**TASK DESCRIPTION:**
Rewrite the text of every item with "Publicado" changed to "Difundido" and nothing else altered. Leave the pictures out of your answer.

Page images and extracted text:
—————

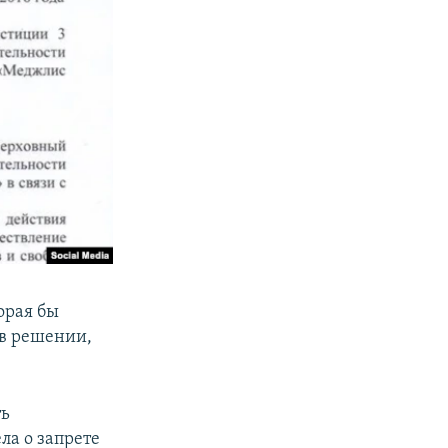
орая бы
 в решении,
ть
ла о запрете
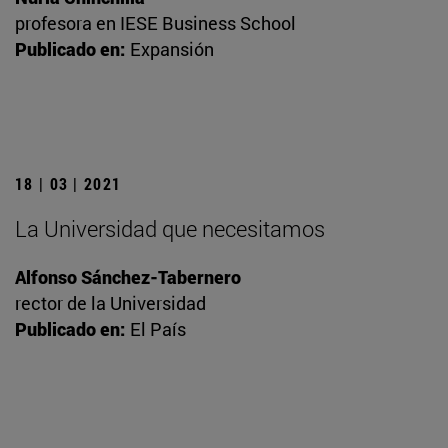
profesora en IESE Business School
Publicado en:
Expansión
18 | 03 | 2021
La Universidad que necesitamos
Alfonso Sánchez-Tabernero
rector de la Universidad
Publicado en:
El País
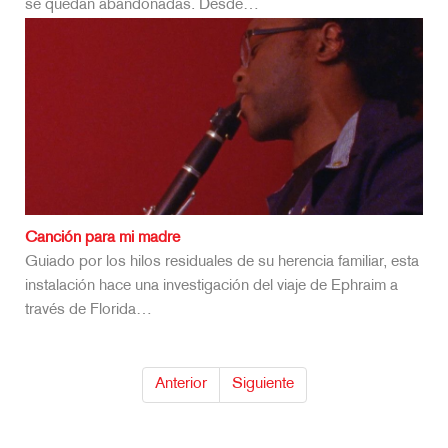
se quedan abandonadas. Desde…
Canción para mi madre
Guiado por los hilos residuales de su herencia familiar, esta
instalación hace una investigación del viaje de Ephraim a
través de Florida…
Anterior
Siguiente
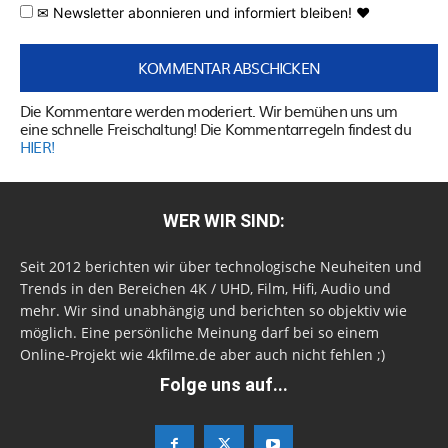
✉ Newsletter abonnieren und informiert bleiben! ♥
Die Kommentare werden moderiert. Wir bemühen uns um
eine schnelle Freischaltung! Die Kommentarregeln findest du
HIER!
WER WIR SIND:
Seit 2012 berichten wir über technologische Neuheiten und
Trends in den Bereichen 4K / UHD, Film, Hifi, Audio und
mehr. Wir sind unabhängig und berichten so objektiv wie
möglich. Eine persönliche Meinung darf bei so einem
Online-Projekt wie 4kfilme.de aber auch nicht fehlen ;)
Folge uns auf...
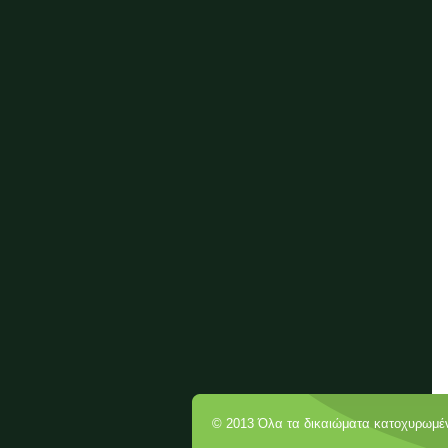
© 2013 Όλα τα δικαιώματα κατοχυρωμέ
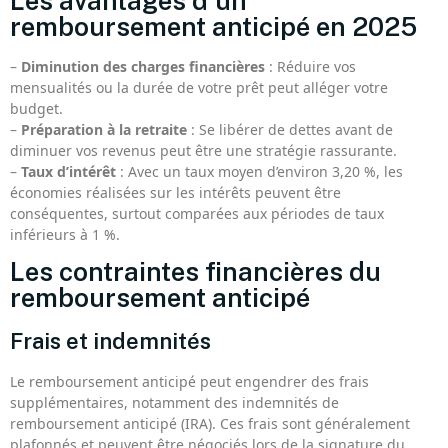
Les avantages d’un
remboursement anticipé en 2025
–
Diminution des charges financières
: Réduire vos
mensualités ou la durée de votre prêt peut alléger votre
budget.
–
Préparation à la retraite
: Se libérer de dettes avant de
diminuer vos revenus peut être une stratégie rassurante.
–
Taux d’intérêt
: Avec un taux moyen d’environ 3,20 %, les
économies réalisées sur les intérêts peuvent être
conséquentes, surtout comparées aux périodes de taux
inférieurs à 1 %.
Les contraintes financières du
remboursement anticipé
Frais et indemnités
Le remboursement anticipé peut engendrer des frais
supplémentaires, notamment des indemnités de
remboursement anticipé (IRA). Ces frais sont généralement
plafonnés et peuvent être négociés lors de la signature du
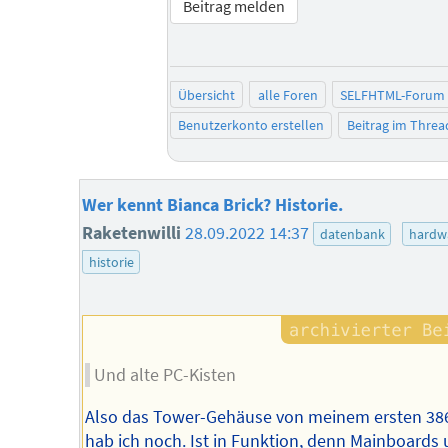
Beitrag melden
Übersicht
alle Foren
SELFHTML-Forum
Benutzerkonto erstellen
Beitrag im Thre
Wer kennt Bianca Brick? Historie.
Raketenwilli
28.09.2022 14:37
datenbank
hardw
historie
Und alte PC-Kisten
Also das Tower-Gehäuse von meinem ersten 38
hab ich noch. Ist in Funktion, denn Mainboards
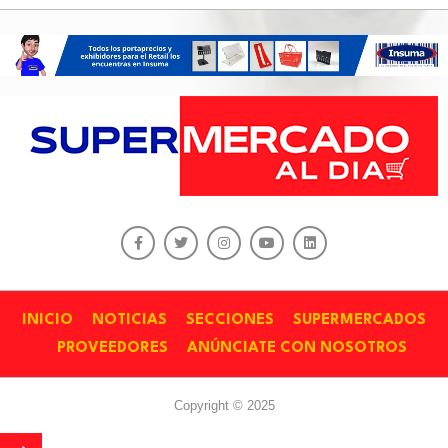
INICIO
NOTICIAS
SECCIONES
SUPERMERCADOS
PROVEEDORES
ANÚNCIATE CON NOSOTROS
Copyright © 2025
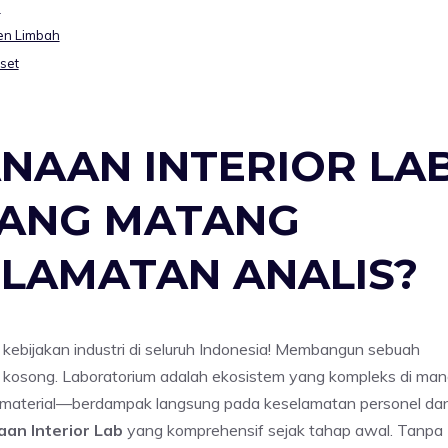
m
men Limbah
set
NAAN INTERIOR LAB
YANG MATANG
LAMATAN ANALIS?
l kebijakan industri di seluruh Indonesia! Membangun sebuah
n kosong. Laboratorium adalah ekosistem yang kompleks di ma
nan material—berdampak langsung pada keselamatan personel da
an Interior Lab
yang komprehensif sejak tahap awal. Tanpa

—————

**ANSWER BOX:**
орая бы
 в решении,
ть
ла о запрете
profesora en IESE Business School
Difundido en:
Expansión
18 | 03 | 2021
La Universidad que necesitamos
Alfonso Sánchez-Tabernero
rector de la Universidad
Difundido en:
El País
se quedan abandonadas. Desde…
Canción para mi madre
Guiado por los hilos residuales de su herencia familiar, esta
instalación hace una investigación del viaje de Ephraim a
través de Florida…
Anterior
Siguiente
✉ Newsletter abonnieren und informiert bleiben! ♥
Die Kommentare werden moderiert. Wir bemühen uns um
eine schnelle Freischaltung! Die Kommentarregeln findest du
HIER!
WER WIR SIND:
Seit 2012 berichten wir über technologische Neuheiten und
Trends in den Bereichen 4K / UHD, Film, Hifi, Audio und
mehr. Wir sind unabhängig und berichten so objektiv wie
möglich. Eine persönliche Meinung darf bei so einem
Online-Projekt wie 4kfilme.de aber auch nicht fehlen ;)
Folge uns auf...
© 2013 Όλα τα δικαιώματα κατοχυρωμέ
Les avantages d’un
remboursement anticipé en 2025
–
Diminution des charges financières
: Réduire vos
mensualités ou la durée de votre prêt peut alléger votre
budget.
–
Préparation à la retraite
: Se libérer de dettes avant de
diminuer vos revenus peut être une stratégie rassurante.
–
Taux d’intérêt
: Avec un taux moyen d’environ 3,20 %, les
économies réalisées sur les intérêts peuvent être
conséquentes, surtout comparées aux périodes de taux
inférieurs à 1 %.
Les contraintes financières du
remboursement anticipé
Frais et indemnités
Le remboursement anticipé peut engendrer des frais
supplémentaires, notamment des indemnités de
remboursement anticipé (IRA). Ces frais sont généralement
plafonnés et peuvent être négociés lors de la signature du
Beitrag melden
Übersicht
alle Foren
SELFHTML-Forum
Benutzerkonto erstellen
Beitrag im Thre
Wer kennt Bianca Brick? Historie.
Raketenwilli
28.09.2022 14:37
datenbank
hardw
historie
Und alte PC-Kisten
Also das Tower-Gehäuse von meinem ersten 38
hab ich noch. Ist in Funktion, denn Mainboards
INICIO
NOTICIAS
SECCIONES
SUPERMERCADOS
PROVEEDORES
ANÚNCIATE CON NOSOTROS
Copyright © 2025
m
men Limbah
set
NAAN INTERIOR LAB
YANG MATANG
LAMATAN ANALIS?
l kebijakan industri di seluruh Indonesia! Membangun sebuah
n kosong. Laboratorium adalah ekosistem yang kompleks di ma
nan material—berdampak langsung pada keselamatan personel da
an Interior Lab
yang komprehensif sejak tahap awal. Tanpa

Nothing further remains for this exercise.